Can Topological Data Analysis Save the Day?

tdaA challenging trend is happening in the Big Data industry, many data sets are increasingly foreign in terms of the data analysis tools available to extract intelligence from them. It isn’t the size of the data set that is daunting; by big data standards, size is often quite manageable. It is the sheer complexity and lack of formal structure that poses a problem. This “big data” looks nothing like the kinds of traditional data sets analysts would have encountered just a few years ago when the analysis paradigm involved forming a hypothesis, deciding precisely what one wished to measure, then building an apparatus to make that measurement as accurately as possible. Today’s big data is noisy, unstructured, and dynamic rather than static. It may also be corrupted or incomplete.

Yale University mathematician Ronald Coifman says that what is really needed is the big data equivalent of a Newtonian revolution, on par with the 17th century invention of calculus, which he believes is already underway. It is not sufficient, he argues, to simply collect and store massive amounts of data; they must be intelligently curated, and that requires a global framework.

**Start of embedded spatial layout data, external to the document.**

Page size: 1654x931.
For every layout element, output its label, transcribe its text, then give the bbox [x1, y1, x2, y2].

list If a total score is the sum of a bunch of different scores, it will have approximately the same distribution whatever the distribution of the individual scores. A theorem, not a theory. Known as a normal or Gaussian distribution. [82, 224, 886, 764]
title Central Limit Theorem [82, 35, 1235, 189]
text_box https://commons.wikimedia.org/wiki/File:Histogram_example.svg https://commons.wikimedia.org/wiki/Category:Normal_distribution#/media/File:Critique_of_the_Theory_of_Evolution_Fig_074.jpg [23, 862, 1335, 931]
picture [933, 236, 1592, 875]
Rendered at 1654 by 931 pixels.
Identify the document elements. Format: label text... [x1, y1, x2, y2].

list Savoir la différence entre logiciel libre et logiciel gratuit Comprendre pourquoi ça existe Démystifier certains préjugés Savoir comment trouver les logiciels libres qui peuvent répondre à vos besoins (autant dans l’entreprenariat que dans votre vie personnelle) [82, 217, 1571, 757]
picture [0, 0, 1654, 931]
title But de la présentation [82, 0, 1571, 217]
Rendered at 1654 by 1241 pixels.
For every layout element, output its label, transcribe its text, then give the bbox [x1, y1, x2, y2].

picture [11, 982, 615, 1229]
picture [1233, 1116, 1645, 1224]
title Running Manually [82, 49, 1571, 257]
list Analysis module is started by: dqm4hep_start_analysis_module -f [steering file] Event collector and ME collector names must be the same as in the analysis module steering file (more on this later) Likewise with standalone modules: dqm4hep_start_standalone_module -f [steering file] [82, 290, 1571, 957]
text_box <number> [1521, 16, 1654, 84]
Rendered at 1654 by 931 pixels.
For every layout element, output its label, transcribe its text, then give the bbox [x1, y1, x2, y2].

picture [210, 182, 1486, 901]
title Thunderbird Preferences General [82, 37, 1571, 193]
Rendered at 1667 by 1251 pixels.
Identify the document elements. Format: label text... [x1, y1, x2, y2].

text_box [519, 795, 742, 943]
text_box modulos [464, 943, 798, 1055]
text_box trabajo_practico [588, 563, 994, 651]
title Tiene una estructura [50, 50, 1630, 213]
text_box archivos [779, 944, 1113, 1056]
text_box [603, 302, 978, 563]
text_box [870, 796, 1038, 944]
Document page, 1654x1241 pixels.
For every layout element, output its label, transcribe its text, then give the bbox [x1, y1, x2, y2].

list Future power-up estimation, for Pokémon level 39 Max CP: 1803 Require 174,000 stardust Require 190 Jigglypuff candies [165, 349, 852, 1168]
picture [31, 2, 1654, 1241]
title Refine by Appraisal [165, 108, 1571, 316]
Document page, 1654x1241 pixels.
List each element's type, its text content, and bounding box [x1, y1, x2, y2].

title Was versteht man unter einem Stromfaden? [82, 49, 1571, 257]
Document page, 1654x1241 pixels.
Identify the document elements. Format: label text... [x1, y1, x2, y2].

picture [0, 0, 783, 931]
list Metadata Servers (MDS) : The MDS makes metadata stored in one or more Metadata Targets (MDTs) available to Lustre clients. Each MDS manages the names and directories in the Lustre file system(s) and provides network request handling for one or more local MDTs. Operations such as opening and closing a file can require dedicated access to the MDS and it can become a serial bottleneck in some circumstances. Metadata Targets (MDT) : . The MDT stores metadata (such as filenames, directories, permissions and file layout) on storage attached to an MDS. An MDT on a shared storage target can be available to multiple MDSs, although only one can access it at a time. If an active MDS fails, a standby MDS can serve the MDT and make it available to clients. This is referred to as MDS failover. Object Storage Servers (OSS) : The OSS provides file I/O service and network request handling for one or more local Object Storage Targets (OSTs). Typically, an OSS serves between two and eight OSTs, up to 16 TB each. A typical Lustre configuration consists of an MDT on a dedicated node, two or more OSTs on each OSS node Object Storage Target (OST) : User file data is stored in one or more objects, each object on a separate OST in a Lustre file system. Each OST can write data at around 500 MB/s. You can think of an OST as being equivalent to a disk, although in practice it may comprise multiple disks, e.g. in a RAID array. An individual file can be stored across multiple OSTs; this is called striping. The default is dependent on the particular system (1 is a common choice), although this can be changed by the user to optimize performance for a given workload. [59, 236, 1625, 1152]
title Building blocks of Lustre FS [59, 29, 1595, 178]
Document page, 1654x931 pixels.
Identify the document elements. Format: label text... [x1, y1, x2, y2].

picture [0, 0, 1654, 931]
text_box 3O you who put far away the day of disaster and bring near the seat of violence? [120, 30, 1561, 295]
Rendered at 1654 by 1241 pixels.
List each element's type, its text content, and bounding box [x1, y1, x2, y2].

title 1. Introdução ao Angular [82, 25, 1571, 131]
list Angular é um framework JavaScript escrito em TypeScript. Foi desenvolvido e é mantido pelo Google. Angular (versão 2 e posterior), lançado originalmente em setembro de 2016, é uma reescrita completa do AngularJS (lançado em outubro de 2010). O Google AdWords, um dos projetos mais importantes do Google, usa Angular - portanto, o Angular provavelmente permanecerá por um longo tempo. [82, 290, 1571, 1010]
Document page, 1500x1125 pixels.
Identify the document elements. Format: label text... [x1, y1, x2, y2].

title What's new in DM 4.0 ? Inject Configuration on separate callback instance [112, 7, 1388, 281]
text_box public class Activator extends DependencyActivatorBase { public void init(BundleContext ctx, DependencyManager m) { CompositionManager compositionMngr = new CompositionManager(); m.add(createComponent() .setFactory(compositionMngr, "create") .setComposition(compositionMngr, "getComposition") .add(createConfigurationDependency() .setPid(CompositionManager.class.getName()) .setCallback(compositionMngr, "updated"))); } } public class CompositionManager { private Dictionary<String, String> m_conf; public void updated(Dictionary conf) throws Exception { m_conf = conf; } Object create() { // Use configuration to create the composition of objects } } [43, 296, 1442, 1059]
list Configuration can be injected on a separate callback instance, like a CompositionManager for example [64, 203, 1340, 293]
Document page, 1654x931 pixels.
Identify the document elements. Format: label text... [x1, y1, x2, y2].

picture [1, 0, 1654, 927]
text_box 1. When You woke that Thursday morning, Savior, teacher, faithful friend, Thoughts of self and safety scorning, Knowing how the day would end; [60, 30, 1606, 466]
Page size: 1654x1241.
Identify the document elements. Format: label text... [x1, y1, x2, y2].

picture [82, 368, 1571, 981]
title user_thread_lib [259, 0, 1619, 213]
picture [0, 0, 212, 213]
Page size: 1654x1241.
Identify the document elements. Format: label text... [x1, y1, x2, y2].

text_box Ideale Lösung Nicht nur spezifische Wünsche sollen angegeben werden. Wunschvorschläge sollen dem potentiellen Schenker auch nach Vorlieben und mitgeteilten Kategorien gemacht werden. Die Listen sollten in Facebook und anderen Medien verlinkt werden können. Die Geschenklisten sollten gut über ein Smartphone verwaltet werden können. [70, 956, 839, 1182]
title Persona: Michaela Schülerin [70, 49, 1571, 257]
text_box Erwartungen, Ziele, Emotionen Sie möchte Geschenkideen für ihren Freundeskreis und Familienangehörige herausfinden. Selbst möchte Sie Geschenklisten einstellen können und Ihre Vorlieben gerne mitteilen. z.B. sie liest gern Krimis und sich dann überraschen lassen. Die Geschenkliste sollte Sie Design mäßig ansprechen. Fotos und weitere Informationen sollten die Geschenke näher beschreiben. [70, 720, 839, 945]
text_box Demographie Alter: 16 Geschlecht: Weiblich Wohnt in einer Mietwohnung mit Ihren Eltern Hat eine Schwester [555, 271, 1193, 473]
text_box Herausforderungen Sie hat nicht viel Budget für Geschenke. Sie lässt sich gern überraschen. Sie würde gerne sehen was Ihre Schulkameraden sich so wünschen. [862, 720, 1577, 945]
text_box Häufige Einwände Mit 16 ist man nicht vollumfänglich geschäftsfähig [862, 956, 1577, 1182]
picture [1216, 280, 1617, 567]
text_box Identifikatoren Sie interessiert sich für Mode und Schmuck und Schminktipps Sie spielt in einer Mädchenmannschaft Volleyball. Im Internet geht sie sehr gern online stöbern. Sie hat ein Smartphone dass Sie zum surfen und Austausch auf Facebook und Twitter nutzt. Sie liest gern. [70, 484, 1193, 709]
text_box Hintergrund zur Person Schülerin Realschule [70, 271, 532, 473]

As result of this need, Gunnar Carlsson, a mathematician at Stanford University, is representing cumbersome, complex big data sets as a network of nodes and edges, creating an intuitive map of data based solely on the similarity of the data points; this uses distance as an input that translates into a topological shape or network. The more similar the data points are, the closer they will be to each other on the resulting map; the more different they are, the further apart they will be on the map. This is the essence of topological data analysis (TDA) which is an outgrowth of machine learning, a set of techniques that serves as a standard workhorse of big data analysis. The idea behind topological data analysis is to reduce high-dimensional data sets to lower dimensions without sacrificing the most relevant topological properties. The question is whether TDA can save the day and pave a path toward solving this missing link in big data.